Понуро свесив крылья, существо принялось вить гнездо — место, где ему предстояло встретить смерть. Оно неуклюже подбирало на земле веточки и складывало их в кучку, пока не сделалось ясно, что получается вовсе не гнездо, а погребальный костер.
Взгромоздившись на хворост, окровавленное, полумертвое существо затянуло прощальную песнь, подобной которой еще не слыхивали в этом мире. Хворост объяло пламя, и свет его озарил существо. Наконец ввысь рванулся синий язык пламени.
И дерево ожило: мертвые сучья потянулись к теплу, как руки старика, измученного холодом.
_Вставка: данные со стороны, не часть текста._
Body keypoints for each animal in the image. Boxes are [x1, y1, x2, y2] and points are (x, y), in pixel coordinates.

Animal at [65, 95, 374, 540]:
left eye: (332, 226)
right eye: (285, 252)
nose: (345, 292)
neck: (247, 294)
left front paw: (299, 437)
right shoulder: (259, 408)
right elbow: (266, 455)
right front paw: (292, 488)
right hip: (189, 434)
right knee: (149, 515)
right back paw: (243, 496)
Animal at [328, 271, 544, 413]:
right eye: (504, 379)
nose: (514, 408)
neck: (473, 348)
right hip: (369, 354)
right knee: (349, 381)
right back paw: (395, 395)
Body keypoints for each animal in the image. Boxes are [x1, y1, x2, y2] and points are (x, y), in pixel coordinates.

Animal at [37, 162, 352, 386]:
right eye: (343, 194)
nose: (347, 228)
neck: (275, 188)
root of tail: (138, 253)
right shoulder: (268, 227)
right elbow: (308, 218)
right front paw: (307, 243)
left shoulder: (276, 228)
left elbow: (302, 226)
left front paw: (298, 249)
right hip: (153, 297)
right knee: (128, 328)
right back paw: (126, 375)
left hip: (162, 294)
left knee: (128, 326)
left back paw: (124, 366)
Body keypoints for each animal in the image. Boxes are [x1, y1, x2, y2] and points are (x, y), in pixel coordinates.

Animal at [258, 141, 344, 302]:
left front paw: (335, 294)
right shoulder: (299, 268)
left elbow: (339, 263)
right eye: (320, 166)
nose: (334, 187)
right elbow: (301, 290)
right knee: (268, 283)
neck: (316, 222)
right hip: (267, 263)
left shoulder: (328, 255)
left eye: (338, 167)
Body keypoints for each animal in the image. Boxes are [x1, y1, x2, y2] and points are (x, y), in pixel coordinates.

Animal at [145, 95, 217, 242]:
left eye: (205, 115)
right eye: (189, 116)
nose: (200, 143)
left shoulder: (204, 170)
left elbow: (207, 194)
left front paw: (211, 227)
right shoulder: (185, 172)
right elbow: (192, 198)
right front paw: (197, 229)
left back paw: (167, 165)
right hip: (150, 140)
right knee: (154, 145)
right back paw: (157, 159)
Снег стал таять и падать пластами с воспрянувших ветвей, зелень принялась прибывать на глазах, наполняя воздух запахами жизни.
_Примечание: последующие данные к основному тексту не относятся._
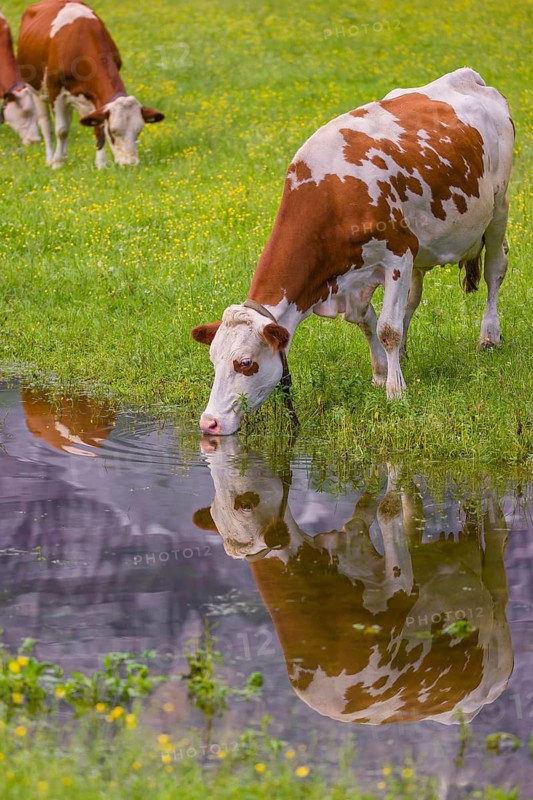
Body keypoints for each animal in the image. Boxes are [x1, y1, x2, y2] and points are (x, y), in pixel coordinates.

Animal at [17, 0, 164, 168]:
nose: (130, 164)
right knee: (46, 124)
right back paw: (50, 159)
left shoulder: (95, 96)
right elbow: (61, 130)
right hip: (35, 90)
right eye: (113, 131)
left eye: (138, 131)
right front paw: (57, 163)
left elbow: (97, 127)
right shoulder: (56, 92)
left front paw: (101, 164)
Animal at [192, 69, 514, 435]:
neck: (334, 193)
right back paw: (405, 355)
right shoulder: (356, 277)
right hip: (425, 243)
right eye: (213, 360)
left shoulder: (398, 254)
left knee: (494, 270)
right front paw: (382, 372)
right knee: (413, 298)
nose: (209, 422)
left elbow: (388, 328)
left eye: (245, 362)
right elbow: (368, 321)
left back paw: (489, 335)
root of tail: (467, 77)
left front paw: (395, 390)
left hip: (498, 207)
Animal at [193, 438, 513, 724]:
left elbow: (386, 510)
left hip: (496, 619)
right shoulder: (355, 538)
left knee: (497, 527)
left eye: (246, 503)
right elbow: (370, 504)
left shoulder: (398, 585)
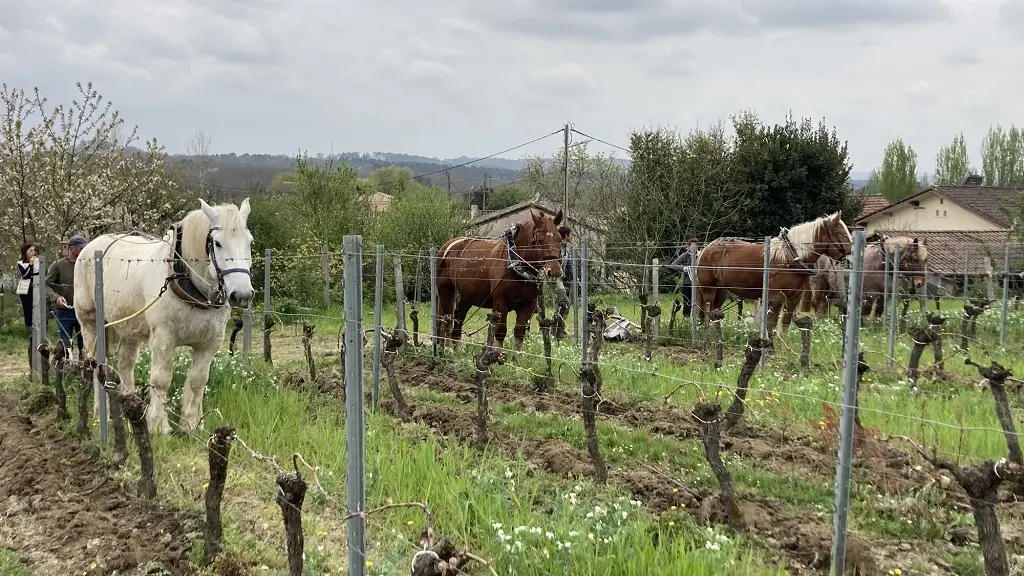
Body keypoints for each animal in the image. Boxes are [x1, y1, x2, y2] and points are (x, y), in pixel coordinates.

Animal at [73, 195, 253, 430]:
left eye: (249, 242)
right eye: (218, 243)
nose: (242, 295)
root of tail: (90, 247)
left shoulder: (210, 343)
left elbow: (198, 380)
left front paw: (191, 424)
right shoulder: (163, 337)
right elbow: (161, 379)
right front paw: (158, 425)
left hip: (128, 328)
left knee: (126, 364)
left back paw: (130, 407)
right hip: (91, 325)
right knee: (97, 366)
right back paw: (101, 413)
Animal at [432, 208, 565, 348]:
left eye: (559, 239)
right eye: (539, 240)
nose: (554, 271)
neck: (515, 264)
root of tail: (448, 245)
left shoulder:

Правда, существу на погребальном костре не суждено было возродиться, что удивило Гордона даже во сне. Огромная птица сгорела дотла, оставив после себя лишь горстку пепла.
Зато дерево зацвело, и с его чудесных ветвей стали подниматься в воздух другие крылатые создания. Приглядевшись, Гордон перестал дышать: то были воздушные шары, самолеты, ракеты. Сон есть сон...
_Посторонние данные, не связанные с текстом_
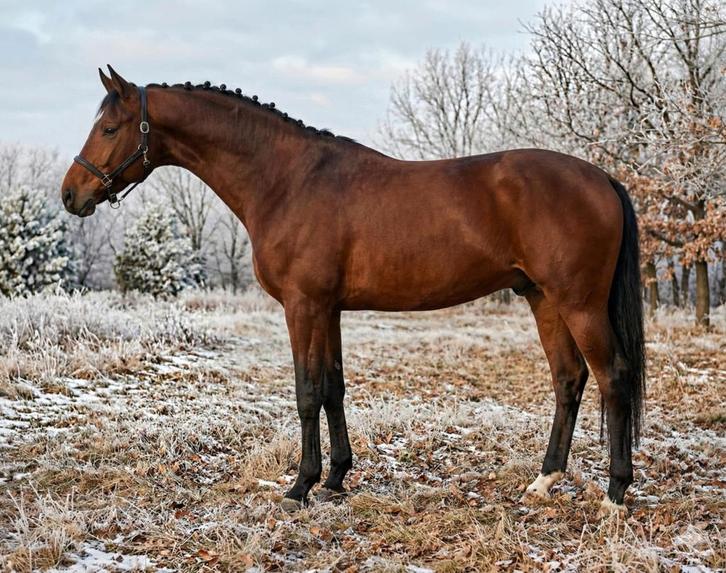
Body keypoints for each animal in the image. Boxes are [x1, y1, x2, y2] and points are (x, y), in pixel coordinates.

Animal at [61, 66, 645, 514]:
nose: (71, 194)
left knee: (613, 377)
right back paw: (544, 481)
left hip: (579, 304)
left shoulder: (303, 307)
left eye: (109, 128)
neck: (285, 180)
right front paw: (337, 478)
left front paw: (300, 487)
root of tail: (602, 178)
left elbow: (306, 392)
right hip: (542, 299)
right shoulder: (330, 309)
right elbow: (334, 388)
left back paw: (615, 494)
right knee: (569, 380)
Рукотворные создания разлетались в разные стороны, наполняя небеса гулом надежды.
3
На капот джипа плюхнулась сорока, с рассвета охотившаяся за жуками. Дважды издав торжествующее квохтанье — первый раз обозначая занятую территорию, второй раз просто ради забавы, — она принялась выстукивать клювом проржавевшую и густо усыпанную сором поверхность.
Стук нарушил сон Гордона. Он разлепил заспанные глаза и разглядел через пыльное стекло разгуливающую перед самым его носом птицу. Ему потребовалось какое-то время, чтобы вспомнить, где он находится. Ветровое стекла, приборная панель, запах металла и бумаги — все казалось продолжением ночных грез о добрых довоенных деньках. Он долго моргал, приходя в себя и расставаясь с образами, населявшими его сновидения. Потом решительно протер глаза и взглянул в лицо реальности.
Если бы накануне, устремившись сюда, Гордон не оставил за собой пролома в зарослях, под стать слону, ему бы сейчас не о чем было тревожиться. Впрочем, то обстоятельство, что виски пролежало здесь нетронутым шестнадцать лет, подтверждало его мнение о бандитах как о лентяях. Они довольствовались все теми же тропами и местами засад и даже не позаботились как следует облазить собственную гору.